Had there existed a constitutional framework with democratic pathways to power — competing political actors would have been forced to take mandates to the public, thereby positioning the latter as arbiter of political destiny.

In terms of public education, no particular actor therefore could have used this as a tool to disseminate their views, to the detriment of others. Instead, multiple actors would have been led to engage in rational dialogue while designing the public education system. It’s likely that the resultant framework may not have been fully conducive to nurturing critical thinking.
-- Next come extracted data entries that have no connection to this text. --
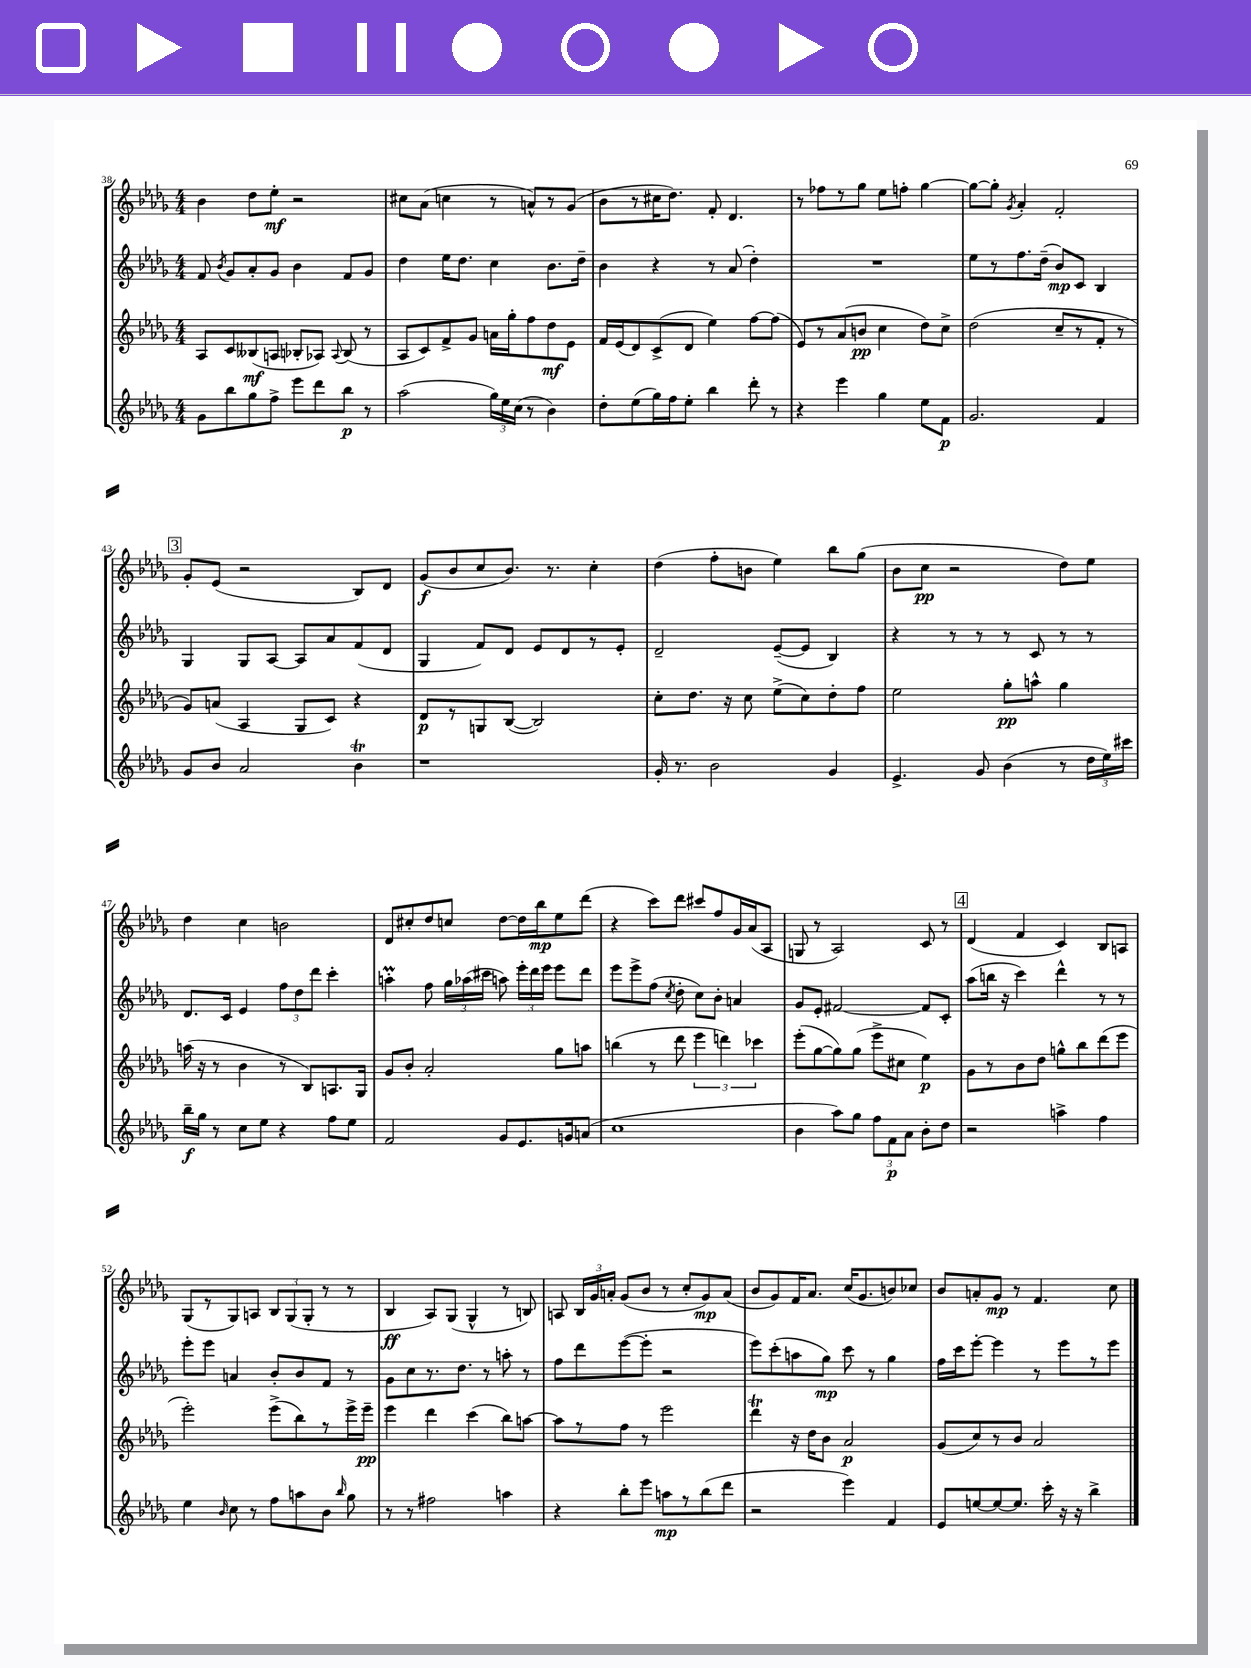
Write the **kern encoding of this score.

**kern	**kern	**kern	**kern
*staff4	*staff3	*staff2	*staff1
*clefG2	*clefG2	*clefG2	*clefG2
*k[b-e-a-d-g-]	*k[b-e-a-d-g-]	*k[b-e-a-d-g-]	*k[b-e-a-d-g-]
*M4/4	*M4/4	*M4/4	*M4/4
8g-	8A-	8f	4b-
.	.	8qb-	.
8bb-	8c	8g-	.
8gg-	(8B--	8a-'	8dd-
8ff^	8A	8g-	8ee-'
8eee-	8B-'	4b-	2r
8ddd-	8A-)	.	.
.	8qqA-	.	.
8bb-	(8B-	8f	.
8r	8r	8g-	.
=	=	=	=
(2aa-	8A-	4dd-	8cc#
.	8c)	.	(8a-
.	8f^	16ee-	4cc
.	.	8.dd-	.
.	8g-	.	.
24gg-)	16a	4cc	8r
24ee-	.	.	.
.	16gg-'	.	.
(24cc	.	.	.
8r	8ff	.	8a^^)
4b-)	8dd-	8.b-	8r
.	8e-	.	(8g-
.	.	16dd-~	.
=	=	=	=
8dd-'	16f	4b-	8b-
.	(16e-	.	.
(8ee-	8d-)	.	8r
16gg-)	(8c^	4r	16cc#
16ff	.	.	8.dd-)
8ee-'	8d-	.	.
4bb-	4ee-)	8r	8f'
.	.	(8a-	4.d-
8ddd-'	[8ff	4dd-')	.
8r	(8ff]	.	.
=	=	=	=
4r	8e-)	1r	8r
.	8r	.	8ff-
4eee-	(8a-	.	8r
.	8b	.	8gg-
4gg-	4cc	.	8ee-
.	.	.	8ff'
8ee-	8dd-)	.	[4gg-
8f	8cc^	.	.
=	=	=	=
2.g-	(2dd-	8ee-	8gg-_
.	.	8r	8gg-']
.	.	.	8qg-
.	.	8.ff	4a-'
.	.	(16dd-~	.
.	8cc~	8b-)	2f'
.	8r	8c	.
4f	8f'	4B-	.
.	8r	.	.
=	=	=	=
8g-	8g-)	4G-	8g-'
8b-	(8a	.	(8e-
2a-	4A-	8G-	2r
.	.	[8A-	.
.	8G-	8A-]	.
.	8c)	8a-	.
4b-	4r	(8f	8B-)
.	.	8d-	8d-
=	=	=	=
1r	8d-	4G-	(8g-
.	8r	.	8b-
.	8G	8f)	8cc
.	([8B-	8d-	8.b-)
.	2B-])	8e-	.
.	.	.	8.r
.	.	8d-	.
.	.	8r	4cc'
.	.	8e-'	.
=	=	=	=
16g-'	8cc'	2d-~	(4dd-
8.r	.	.	.
.	8.dd-	.	.
2b-	.	.	8ff'
.	16r	.	.
.	8cc	.	8b
.	(8ee-^	([8e-~	4ee-)
.	8cc)	8e-]	.
4g-	8dd-'	4B-)	8bb-
.	8ff	.	(8gg-
=	=	=	=
4.e-^	2ee-	4r	8b-
.	.	.	8cc
.	.	8r	2r
8g-	.	8r	.
(4b-	8gg-'	8r	.
.	8aa^^	8c	.
8r	4gg-	8r	8dd-)
24dd-	.	8r	8ee-
24ee-)	.	.	.
24ccc#	.	.	.
=	=	=	=
16bb-~	(16aa	8.d-	4dd-
16gg-	16r	.	.
8r	8r	.	.
.	.	16c	.
8cc	4b-	4e-	4cc
8ee-	.	.	.
4r	8r	12ff	2b
.	.	12dd-	.
.	8B-)	.	.
.	.	12ddd-	.
8ff	8.A	4ccc'	.
8ee-	.	.	.
.	16G-	.	.
=	=	=	=
2f	8g-	4aa'	8d-
.	8b-'	.	8cc#'
.	2a-'	8ff	8dd-
.	.	24gg-	8cc
.	.	(24aa-	.
.	.	24ccc#	.
8g-	.	8aa)	[8dd-
8.e-	.	24eee-'	16dd-]
.	.	24ddd-	.
.	.	.	16bb-
.	.	24eee-	.
.	8gg-	8eee-	8ee-
16g	.	.	.
(8a	8aa	8ddd-	(8ddd-
=	=	=	=
1cc	(4bb	8eee-	4r
.	.	8eee-^	.
.	8r	(8ff	8ccc)
.	.	8qcc	.
.	8ddd-	8dd-'	8ddd-
.	6eee-	8cc)	8ccc#
.	.	8b-'	8ff
.	6ddd)	.	.
.	.	4a	16g-
.	.	.	(16a-
.	6ccc-	.	.
.	.	.	8A-
=	=	=	=
4b-	(8eee-'	8g-	8G
.	[8gg-	8e-'	8r
8aa-)	8gg-])	[2f#	2A-)
8gg-	(8gg-	.	.
12ff	8eee-^	.	.
12f	.	.	.
.	8cc#	.	.
12a-	.	.	.
8b-'	4ee-)	8f#]	8c
8dd-	.	8c'	8r
=	=	=	=
2r	8g-	(8aa-	(4d-
.	8r	16bb	.
.	.	16r	.
.	8b-	4ccc)	4f
.	8dd-	.	.
4aa^	8gg^^	4ddd-^^	4c)
.	8bb-	.	.
4ff	(8ddd-	8r	8B-
.	8eee-	8r	8A
=	=	=	=
4ee-	2eee-')	8eee-'	(8G-
.	.	8eee-	8r
16qqb-	.	.	.
8cc	.	4a	8G-)
8r	.	.	8A
8ff	(8eee-^	8b-'	12B-
.	.	.	(12G-
8aa	8bb-)	8b-	.
.	.	.	12G-'
8b-	8r	8f	8r
16qqbb-	.	.	.
8gg-	16eee-^	8r	8r
.	16eee-~	.	.
=	=	=	=
8r	4eee-	8g-	4B-
8r	.	8cc	.
2ff#	4ddd-	8.r	8A-)
.	.	.	(8G-
.	.	8.dd-	.
.	(4ccc	.	4G-^^
.	.	8r	.
4aa	8bb-)	8aa'	8r
.	[8aa	8r	8B)
=	=	=	=
4r	8aa]	8ff	8A
.	8r	8ddd-	24B-
.	.	.	24g-
.	.	.	24a'
8bb-'	8ff	([8eee-	(8g-
8eee-	8r	8eee-']	8b-
8aa	2eee-	2r	8r
8r	.	.	8cc'
(8bb-	.	.	8g-)
8ddd-	.	.	(8a
=	=	=	=
2r	4ddd-	8eee-)	8b-
.	.	(8ccc'	8g-)
.	16r	8aa	16f
.	16dd-	.	8.a-
.	8b-	8gg-)	.
4eee-)	2a-	8ccc	(16cc
.	.	.	8.g-
.	.	8r	.
4f	.	4gg-	8b)
.	.	.	8cc-
=	=	=	=
8e-	(8g-	16ff	8b-
.	.	16ccc	.
[8ee	8cc)	[8eee-'	8a'
8ee_	8r	4eee-]	8g-
8.ee]	8b-	.	8r
.	2a-	8r	4.f
16ccc'	.	.	.
16r	.	8eee-	.
16r	.	.	.
4bb-^	.	8r	.
.	.	8eee-	8cc
==	==	==	==
*-	*-	*-	*-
But it would have been, and could still be, our best bet of ever producing critical thinkers, rather than technicians with a nationalist subjectivity devoid of the historical, philosophical and scientific knowledge needed to question received wisdom.

Perhaps, foreign states have been funding the TTP all along. But they clearly had no role in constructing the education infrastructure that produces men like Ali or those who run our civil and military bureaucracies. The institutions responsible were set up by the state itself and, in the case of seminaries, by citizens harbouring specific political agendas. Insofar as some of these men have been working against the Pakistani state ‘at the behest of foreign states’, it would seem that our education system has either failed to prevent them from ‘falling prey to propaganda’ or else been complicit in preparing them for future careers in terrorism and vigilantism.

Finally, that Ali confessed by video to the media rather than before a court of law — highlights the grim reality that our education system has not just led us to this crisis, but that it has also constrained our collective ability to imagine a way out. All it has enabled us to thus far do is resort to exceptional measures like broadcasting confessions, leaking reports to media, establishing military courts, and launching military operations.

Nothing short of an overhaul of the education system, based on dialogue among political actors concerned, may help break this impasse.